Abstract: We extend the results and techniques from \cite{FJJK} to study the combinatorial dynamics (\emph{forcing}) and entropy of quasiperiodically forced skew-products on the cylinder. For these maps we prove that a cyclic permutation $\tau$ forces a cyclic permutation $\nu$ as interval patterns if and only if $\tau$ forces $\nu$ as cylinder patterns.

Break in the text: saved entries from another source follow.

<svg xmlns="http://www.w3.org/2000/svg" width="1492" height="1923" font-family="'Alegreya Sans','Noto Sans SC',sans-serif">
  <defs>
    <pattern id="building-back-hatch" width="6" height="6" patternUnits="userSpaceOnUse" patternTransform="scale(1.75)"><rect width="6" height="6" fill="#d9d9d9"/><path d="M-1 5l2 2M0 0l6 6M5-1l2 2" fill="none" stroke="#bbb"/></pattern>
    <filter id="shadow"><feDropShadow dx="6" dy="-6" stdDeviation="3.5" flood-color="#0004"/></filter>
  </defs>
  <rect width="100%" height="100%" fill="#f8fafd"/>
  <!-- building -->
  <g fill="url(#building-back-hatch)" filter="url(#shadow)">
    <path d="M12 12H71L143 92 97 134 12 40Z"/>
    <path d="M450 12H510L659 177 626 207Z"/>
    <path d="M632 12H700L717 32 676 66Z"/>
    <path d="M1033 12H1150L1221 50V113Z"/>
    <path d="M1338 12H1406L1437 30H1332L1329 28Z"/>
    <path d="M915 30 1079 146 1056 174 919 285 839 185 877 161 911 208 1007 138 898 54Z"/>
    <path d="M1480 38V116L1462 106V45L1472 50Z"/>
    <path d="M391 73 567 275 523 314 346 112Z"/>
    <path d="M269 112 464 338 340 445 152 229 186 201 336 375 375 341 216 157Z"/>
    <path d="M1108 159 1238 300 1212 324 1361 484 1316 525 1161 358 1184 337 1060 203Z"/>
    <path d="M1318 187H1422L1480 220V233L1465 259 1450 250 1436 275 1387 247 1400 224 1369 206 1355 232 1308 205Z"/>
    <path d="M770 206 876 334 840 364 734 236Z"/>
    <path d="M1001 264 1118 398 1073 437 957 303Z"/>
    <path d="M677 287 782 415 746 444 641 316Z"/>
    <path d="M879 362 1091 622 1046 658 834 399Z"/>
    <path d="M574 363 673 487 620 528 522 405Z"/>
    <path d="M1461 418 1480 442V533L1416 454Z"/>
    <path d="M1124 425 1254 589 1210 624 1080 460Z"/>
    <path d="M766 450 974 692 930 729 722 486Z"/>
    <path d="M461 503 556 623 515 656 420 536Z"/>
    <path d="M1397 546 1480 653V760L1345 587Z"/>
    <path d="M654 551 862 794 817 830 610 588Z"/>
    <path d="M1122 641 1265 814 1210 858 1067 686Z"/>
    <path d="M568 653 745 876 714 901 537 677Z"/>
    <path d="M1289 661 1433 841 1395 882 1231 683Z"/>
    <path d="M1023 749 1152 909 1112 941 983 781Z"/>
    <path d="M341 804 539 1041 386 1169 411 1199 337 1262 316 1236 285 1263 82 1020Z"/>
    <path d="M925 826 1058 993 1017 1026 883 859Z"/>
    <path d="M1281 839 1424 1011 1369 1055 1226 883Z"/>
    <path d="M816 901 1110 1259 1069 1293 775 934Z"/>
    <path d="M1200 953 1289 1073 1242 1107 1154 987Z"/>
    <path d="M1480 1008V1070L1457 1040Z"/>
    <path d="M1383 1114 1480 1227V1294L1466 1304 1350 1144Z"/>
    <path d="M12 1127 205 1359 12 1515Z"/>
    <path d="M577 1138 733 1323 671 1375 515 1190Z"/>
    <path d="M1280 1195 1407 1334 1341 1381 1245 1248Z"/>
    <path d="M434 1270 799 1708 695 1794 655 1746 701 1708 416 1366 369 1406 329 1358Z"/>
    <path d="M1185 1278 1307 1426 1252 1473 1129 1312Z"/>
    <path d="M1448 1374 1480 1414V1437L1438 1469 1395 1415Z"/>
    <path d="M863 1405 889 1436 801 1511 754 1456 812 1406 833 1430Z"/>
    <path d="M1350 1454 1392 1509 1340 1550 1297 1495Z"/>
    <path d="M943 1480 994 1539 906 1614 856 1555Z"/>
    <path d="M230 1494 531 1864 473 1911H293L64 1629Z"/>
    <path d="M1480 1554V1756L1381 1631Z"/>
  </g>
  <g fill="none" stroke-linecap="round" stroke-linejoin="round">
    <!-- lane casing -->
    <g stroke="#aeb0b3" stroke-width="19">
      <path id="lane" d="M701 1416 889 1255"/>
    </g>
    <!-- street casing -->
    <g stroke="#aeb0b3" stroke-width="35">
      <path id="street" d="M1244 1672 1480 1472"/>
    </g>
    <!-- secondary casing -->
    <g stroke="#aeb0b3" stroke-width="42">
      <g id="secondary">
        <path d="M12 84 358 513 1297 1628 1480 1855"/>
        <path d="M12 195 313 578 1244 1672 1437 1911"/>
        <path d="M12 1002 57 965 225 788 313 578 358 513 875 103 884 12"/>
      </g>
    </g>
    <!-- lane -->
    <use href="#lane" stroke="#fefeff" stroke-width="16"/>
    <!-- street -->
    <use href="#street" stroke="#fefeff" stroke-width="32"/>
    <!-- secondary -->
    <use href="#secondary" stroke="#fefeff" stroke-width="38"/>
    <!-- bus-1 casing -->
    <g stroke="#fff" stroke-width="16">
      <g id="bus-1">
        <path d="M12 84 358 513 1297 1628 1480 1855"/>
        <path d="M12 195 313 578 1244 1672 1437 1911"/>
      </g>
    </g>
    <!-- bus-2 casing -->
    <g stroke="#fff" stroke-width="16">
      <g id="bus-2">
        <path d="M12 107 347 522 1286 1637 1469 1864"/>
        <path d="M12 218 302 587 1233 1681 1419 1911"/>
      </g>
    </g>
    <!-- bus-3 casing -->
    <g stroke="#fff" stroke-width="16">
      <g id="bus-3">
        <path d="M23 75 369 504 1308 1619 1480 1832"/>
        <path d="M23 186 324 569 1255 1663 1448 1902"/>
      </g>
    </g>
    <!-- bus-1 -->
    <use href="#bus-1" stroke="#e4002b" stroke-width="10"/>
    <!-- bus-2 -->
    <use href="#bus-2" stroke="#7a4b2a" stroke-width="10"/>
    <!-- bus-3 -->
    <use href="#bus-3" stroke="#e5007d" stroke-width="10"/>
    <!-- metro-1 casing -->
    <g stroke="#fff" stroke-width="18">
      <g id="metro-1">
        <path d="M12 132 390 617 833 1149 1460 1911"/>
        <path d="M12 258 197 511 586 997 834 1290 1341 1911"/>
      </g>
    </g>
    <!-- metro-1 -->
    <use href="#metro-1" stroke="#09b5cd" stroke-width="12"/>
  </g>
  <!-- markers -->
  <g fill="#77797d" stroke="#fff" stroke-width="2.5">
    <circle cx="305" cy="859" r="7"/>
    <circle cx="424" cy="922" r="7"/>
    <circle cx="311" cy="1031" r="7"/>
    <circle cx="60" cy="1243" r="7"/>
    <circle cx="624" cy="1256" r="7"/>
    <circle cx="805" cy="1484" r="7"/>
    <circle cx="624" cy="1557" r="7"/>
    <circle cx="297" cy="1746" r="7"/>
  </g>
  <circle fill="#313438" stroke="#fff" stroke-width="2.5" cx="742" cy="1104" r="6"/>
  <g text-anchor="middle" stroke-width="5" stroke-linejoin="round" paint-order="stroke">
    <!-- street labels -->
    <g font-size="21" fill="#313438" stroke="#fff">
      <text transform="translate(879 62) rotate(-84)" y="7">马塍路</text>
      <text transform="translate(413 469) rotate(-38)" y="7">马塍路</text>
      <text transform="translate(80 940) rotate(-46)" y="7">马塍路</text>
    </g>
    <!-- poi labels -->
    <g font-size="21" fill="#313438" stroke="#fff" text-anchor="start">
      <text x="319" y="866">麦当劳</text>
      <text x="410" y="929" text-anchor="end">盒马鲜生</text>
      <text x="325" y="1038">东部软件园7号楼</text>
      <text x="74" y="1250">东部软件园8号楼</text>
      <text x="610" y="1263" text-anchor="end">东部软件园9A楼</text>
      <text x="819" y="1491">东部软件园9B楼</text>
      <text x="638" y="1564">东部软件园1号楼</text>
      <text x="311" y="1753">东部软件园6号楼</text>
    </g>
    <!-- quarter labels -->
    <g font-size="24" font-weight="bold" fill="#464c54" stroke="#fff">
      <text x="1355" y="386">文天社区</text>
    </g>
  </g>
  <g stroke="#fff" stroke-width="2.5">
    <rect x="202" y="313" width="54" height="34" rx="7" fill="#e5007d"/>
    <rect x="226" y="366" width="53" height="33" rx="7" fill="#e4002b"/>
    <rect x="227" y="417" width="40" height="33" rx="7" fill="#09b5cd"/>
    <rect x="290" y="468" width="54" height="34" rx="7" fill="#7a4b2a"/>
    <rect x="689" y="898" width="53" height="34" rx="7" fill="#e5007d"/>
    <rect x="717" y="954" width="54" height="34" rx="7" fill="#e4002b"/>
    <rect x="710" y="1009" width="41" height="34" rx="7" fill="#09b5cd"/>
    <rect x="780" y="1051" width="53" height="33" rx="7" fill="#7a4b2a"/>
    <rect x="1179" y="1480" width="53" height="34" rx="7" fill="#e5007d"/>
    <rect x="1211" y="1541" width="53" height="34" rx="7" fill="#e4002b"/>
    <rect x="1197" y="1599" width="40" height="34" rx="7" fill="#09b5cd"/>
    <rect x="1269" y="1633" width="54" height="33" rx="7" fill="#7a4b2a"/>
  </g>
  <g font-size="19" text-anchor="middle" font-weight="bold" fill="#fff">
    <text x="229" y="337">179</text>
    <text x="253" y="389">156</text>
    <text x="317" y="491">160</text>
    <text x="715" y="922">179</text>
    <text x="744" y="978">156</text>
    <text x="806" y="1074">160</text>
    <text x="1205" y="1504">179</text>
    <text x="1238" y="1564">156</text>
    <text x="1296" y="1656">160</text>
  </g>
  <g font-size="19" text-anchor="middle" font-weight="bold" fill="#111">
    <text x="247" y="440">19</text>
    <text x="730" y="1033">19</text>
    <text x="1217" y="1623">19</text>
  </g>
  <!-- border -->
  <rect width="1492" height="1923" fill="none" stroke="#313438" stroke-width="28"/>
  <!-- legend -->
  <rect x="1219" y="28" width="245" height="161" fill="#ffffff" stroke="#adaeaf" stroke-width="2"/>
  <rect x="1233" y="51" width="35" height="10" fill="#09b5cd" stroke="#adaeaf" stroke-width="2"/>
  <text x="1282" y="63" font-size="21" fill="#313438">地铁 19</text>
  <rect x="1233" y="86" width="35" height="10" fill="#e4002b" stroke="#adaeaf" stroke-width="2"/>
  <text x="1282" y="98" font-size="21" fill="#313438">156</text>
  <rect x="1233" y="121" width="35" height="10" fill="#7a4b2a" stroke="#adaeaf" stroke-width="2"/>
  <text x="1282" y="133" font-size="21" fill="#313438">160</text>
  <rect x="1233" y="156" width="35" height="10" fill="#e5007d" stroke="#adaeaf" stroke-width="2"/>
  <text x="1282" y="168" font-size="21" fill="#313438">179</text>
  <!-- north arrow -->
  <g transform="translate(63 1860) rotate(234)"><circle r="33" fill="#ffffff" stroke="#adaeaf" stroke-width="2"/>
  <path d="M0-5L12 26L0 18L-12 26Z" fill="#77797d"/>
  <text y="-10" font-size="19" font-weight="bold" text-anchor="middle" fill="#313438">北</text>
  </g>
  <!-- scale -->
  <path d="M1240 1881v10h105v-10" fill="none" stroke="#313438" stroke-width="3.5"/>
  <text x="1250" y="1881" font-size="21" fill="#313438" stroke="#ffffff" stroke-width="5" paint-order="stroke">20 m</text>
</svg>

This result gives as a corollary the Sharkovski\u{\i} Theorem for quasiperiodically forced skew-products on the cylinder proved in \cite{FJJK}. Next, the notion of $s$-horseshoe is defined for quasiperiodically forced skew-products on the cylinder and it is proved, as in the interval case, that if a quasiperiodically forced skew-product on the cylinder has an $s$-horseshoe then its topological entropy is larger than or equals to $\log(s).$ Finally, if a quasiperiodically forced skew-product on the cylinder has a periodic orbit with pattern $\tau,$ then $h(F) \ge h(f_{\tau}),$ where $f_{\tau}$ denotes the \emph{connect-the-dots} interval map over a periodic orbit with pattern $\tau.$ This implies that if the period of $\tau$ is $2^n q$ with $n \ge 0$ and $q \ge 1$ odd, then $h(F) \ge \tfrac{\log(\lambda_q)}{2^n}$, where $\lambda_1 = 1$ and, for each $q \ge 3,$ $\lambda_q$ is the largest root of the polynomial $x^{q} - 2x^{q-2} - 1.$ Moreover, for every $m=2^n q$ with $n \ge 0$ and $q \ge 1$ odd, there exists a quasiperiodically forced skew-product on the cylinder $F_m$ with a periodic orbit of period $m$ such that $h(F_m) = \tfrac{\log(\lambda_q)}{2^n}.$ This extends the analogous result for interval maps to quasiperiodically forced skew-products on the cylinder.